No nos importa el cupo. No nos preocupa la representatividad. No hay temas más importantes que otros. No estamos desesperados por explicar cada una de las letras (lgbtiq) y sus múltiples diferencias. Lo que nos importa, nos preocupa, nos desespera y nos desvela, es el cine, y la representación, o mejor dicho la representación cinematográfica de un punto de vista; que nunca es uno sino muchos que convergen en una estética, la ética de la insolencia. Lo que nos importa es eso, la utopía de libertad, la necesidad del desparpajo narrativo para hablar de un modo de vida, de una forma de ser y estar en este mundo y que esa forma se pueda leer en la puesta en escena y no en una enumeración de temas. Creo que con estas palabras comenzamos, con Diego Trerotola y Fernando Martín Peña, las reuniones de programación de Asterisco I, allá por agosto de 2013, y como no puede ser de otro modo, el tiempo nos fue modificando, moldeando esa idea de la representación insolente y celebratoria de las identidades lgbtiq. El ensañado paso del tiempo y la acumulación de imágenes que trajo consigo, fue rectificando nuestro camino hacia esta segunda edición de Asterisco, y nos encontramos con que lo narrado en la pantalla desbordaba nuestra expectativa primaria: la de mostrar un cine que no se suele estrenar comercialmente en Argentina y al que tampoco los festivales de moda dan mucho lugar pero que además se entrega al relato de los afectos, la intimidad y los goces de una comunidad tan diversa como sus narrativas. Para dar cuenta de esto en la primera edición de Asterisco hablamos de found footage –esa técnica que el cine de terror tomó como propia aunque venía del underground o cine experimental– como si con todas las películas se pudiera editar una gran y ambiciosa obra de ciento cincuenta horas o se pudiera encontrar allí al menos una épica de lo tribal, tomando como propios incluso los relatos que nos representan como abyectas, monstruosos, atroces o perversas para reivindicarlos como parte de esa ética de la insolencia.

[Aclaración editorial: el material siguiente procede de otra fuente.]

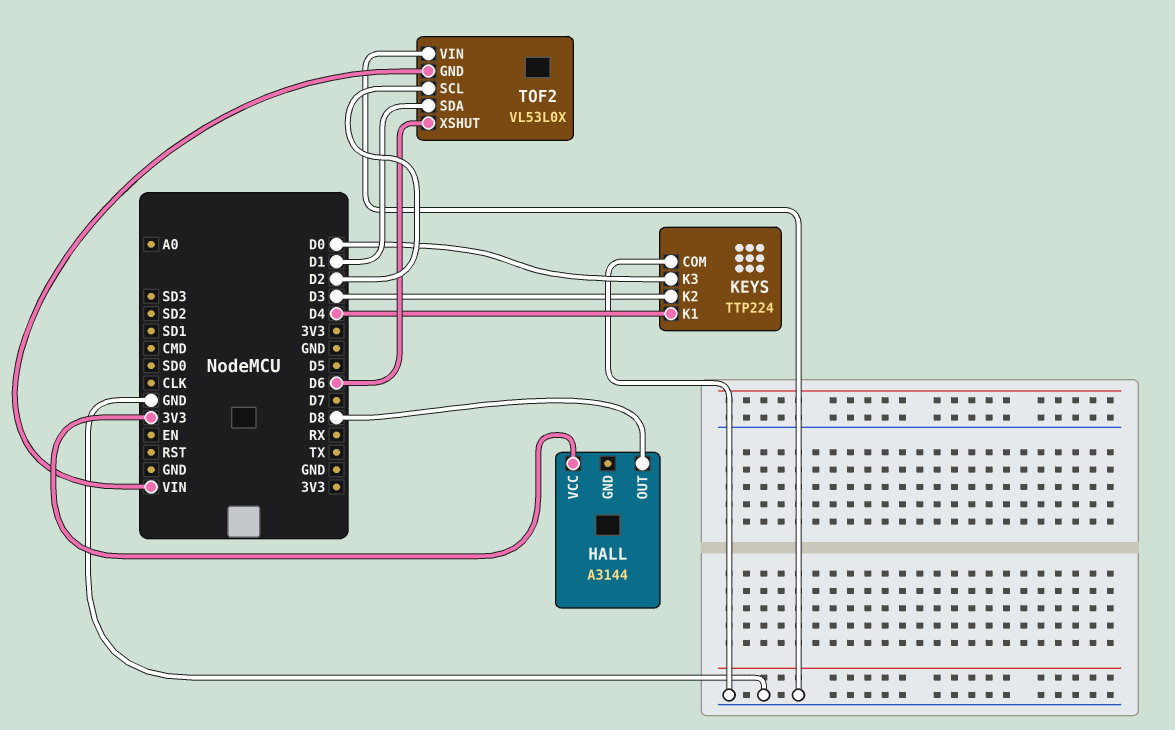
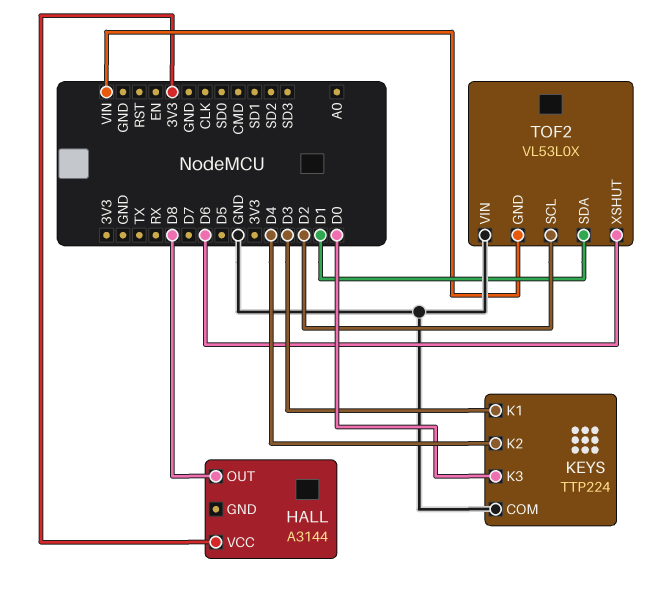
KEYS pin K1: D4 -> D3
KEYS pin K2: D3 -> D4

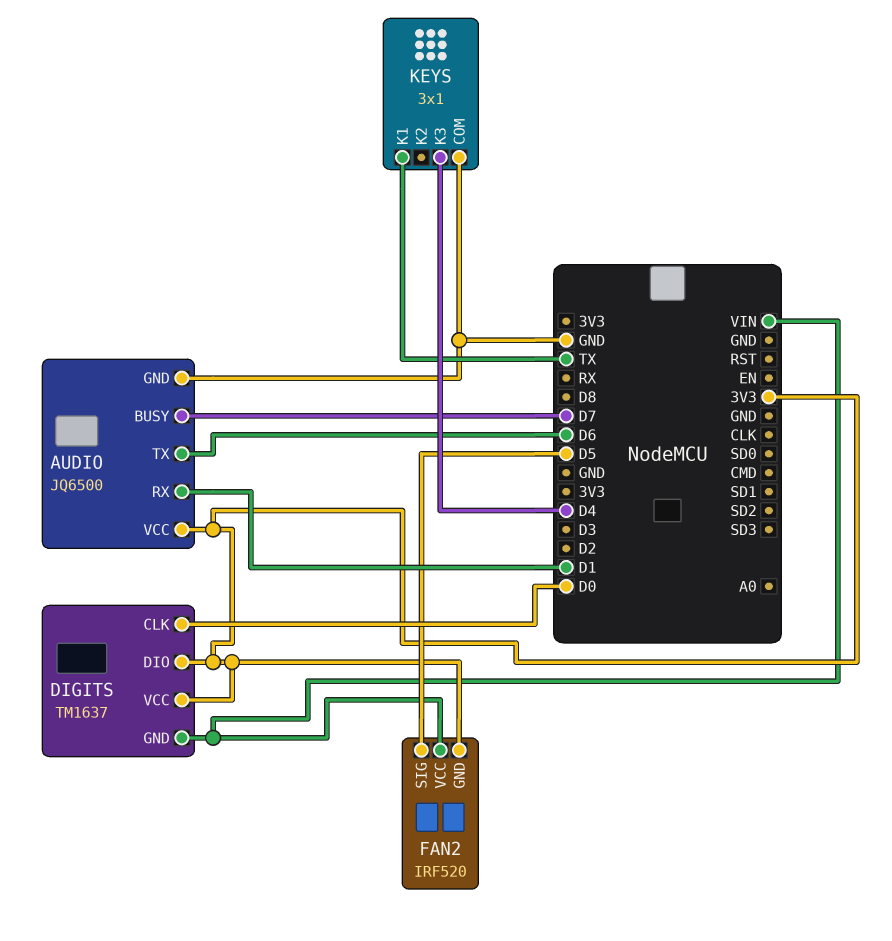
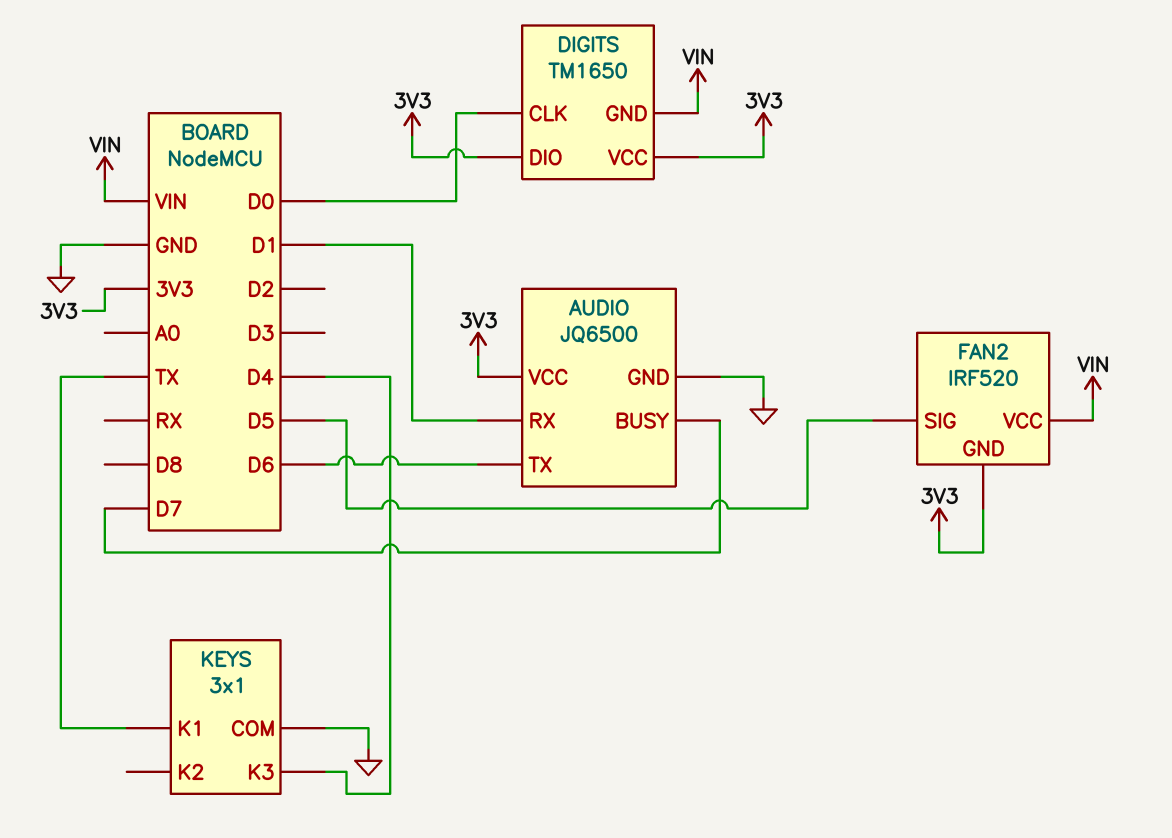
DIGITS: TM1637 -> TM1650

Ahora Asterisco cumple dos años y con esa rozagante juventud declara(mos) que no va(mos) a dejar de tomar la teta pero sí empezará(emos) a balbucear palabras más complejas y a formar frases más largas que trasciendan en el tiempo y se instalen en la memoria. Así, con esa alegría que da la boca llena de leche y el cuerpo gozoso luego de recibir su alimento, esta edición amplía su horizonte a relatos homo-proto-punk-hardcore, al romance criollo, a películas de cárcel de mujeres, a cortos, largos y medios de todos los continentes y de todas las especies y géneros, a protagonistas adolescentes, adultos mayores, trans, queer, lesbianas –vampiras y de las otras–, gays e intersex; felices, amargados, desterradas y festivas. Y se da el lujo de tener obras de directores ocultos como Eloy de la Iglesia o Jenni Olson y de culto como Leonardo Favio o Peter Greenaway. En esta transformación necesaria e inevitable es que el festival se convierte en cine expandido, rebasando su propia identidad y convirtiéndose en cita obligada para los amantes de la cinefilia, para las amantes del relato, para todos y todas aquellos y aquellas que estén dispuestos a ser atravesados y atravesadas por narraciones que desafían los cánones de las relaciones cis hétero patriarcales capitalistas. El binario de género y la heterosexualidad obligatoria son una forma de dominación por la que estamos dispuestas y dispuestos a seguir narrando hasta lograr su destrucción y empezar a narrar de nuevo en un mar de entrañable disidencia y amoroso entendimiento.